(Skeletal landmark data)
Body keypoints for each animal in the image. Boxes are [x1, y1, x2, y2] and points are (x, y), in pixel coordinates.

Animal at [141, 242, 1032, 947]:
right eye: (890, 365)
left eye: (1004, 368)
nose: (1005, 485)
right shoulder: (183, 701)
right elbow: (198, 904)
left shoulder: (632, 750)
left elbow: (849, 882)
...
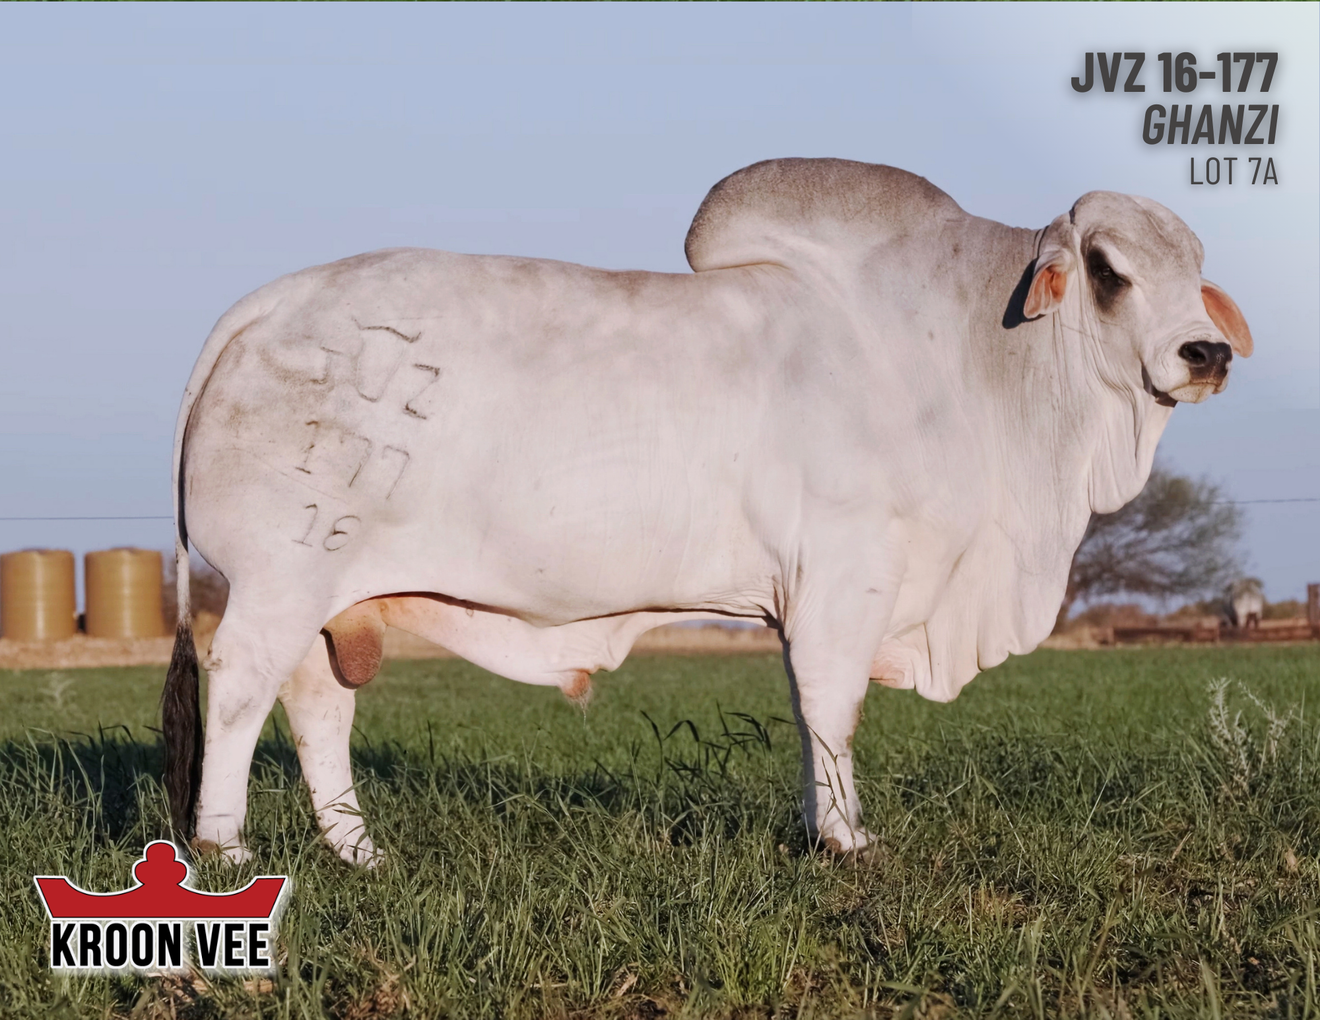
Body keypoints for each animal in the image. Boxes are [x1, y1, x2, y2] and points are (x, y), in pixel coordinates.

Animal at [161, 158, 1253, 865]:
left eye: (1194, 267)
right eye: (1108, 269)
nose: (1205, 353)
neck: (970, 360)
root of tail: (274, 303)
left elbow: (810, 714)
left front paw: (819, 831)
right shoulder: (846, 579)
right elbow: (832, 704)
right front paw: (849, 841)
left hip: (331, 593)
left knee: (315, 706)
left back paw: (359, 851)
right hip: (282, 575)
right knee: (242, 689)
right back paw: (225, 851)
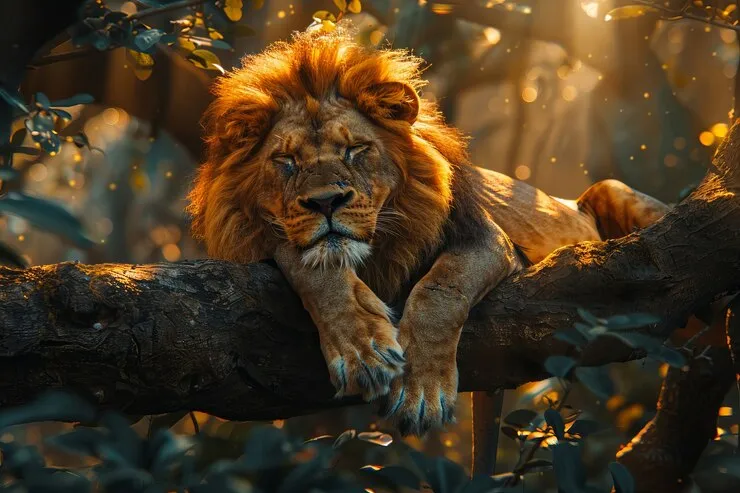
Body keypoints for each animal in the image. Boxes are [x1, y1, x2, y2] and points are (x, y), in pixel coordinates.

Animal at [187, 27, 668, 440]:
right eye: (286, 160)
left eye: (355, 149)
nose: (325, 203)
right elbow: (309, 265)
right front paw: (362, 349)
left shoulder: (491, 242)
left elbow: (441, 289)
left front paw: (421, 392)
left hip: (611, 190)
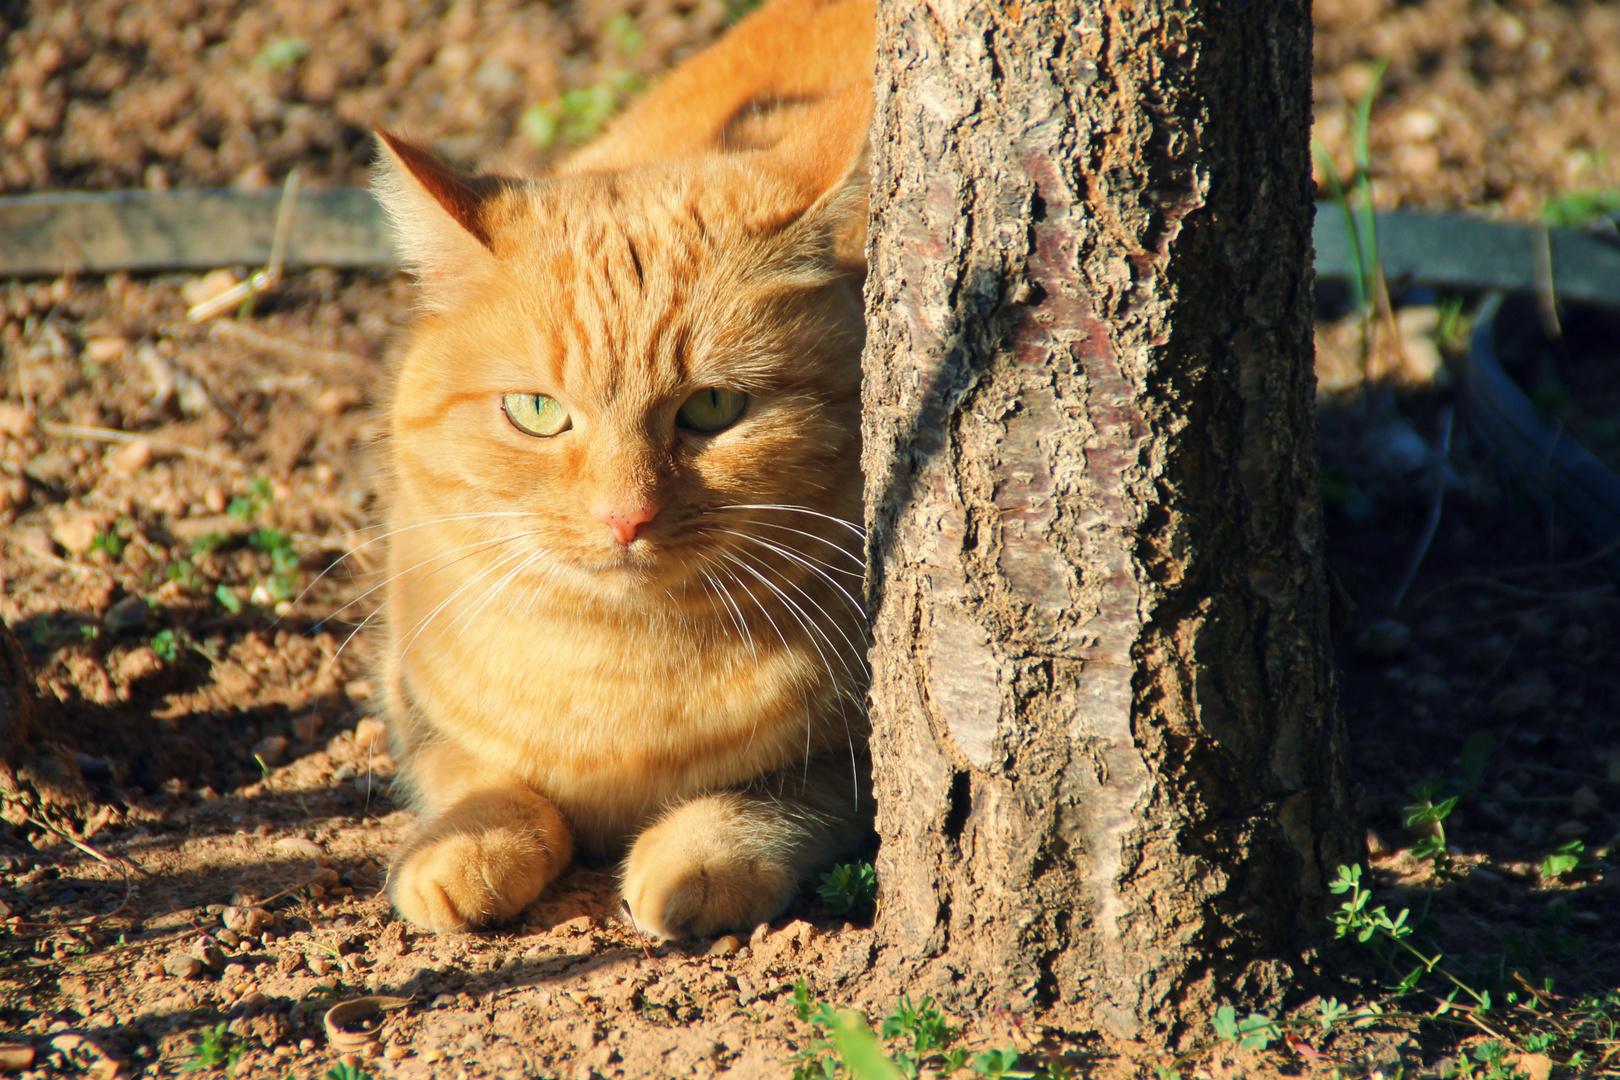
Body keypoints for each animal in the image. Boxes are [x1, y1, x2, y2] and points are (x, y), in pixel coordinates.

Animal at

# DIRECTIONS FOR THIS TASK:
Each line above that includes the word "elbow" is to be copied.

# RESULT FOR THIS TASK:
right elbow: (198, 904)
left elbow: (849, 882)
left elbow: (810, 714)
right elbow: (832, 704)
right elbow: (309, 265)
left elbow: (441, 289)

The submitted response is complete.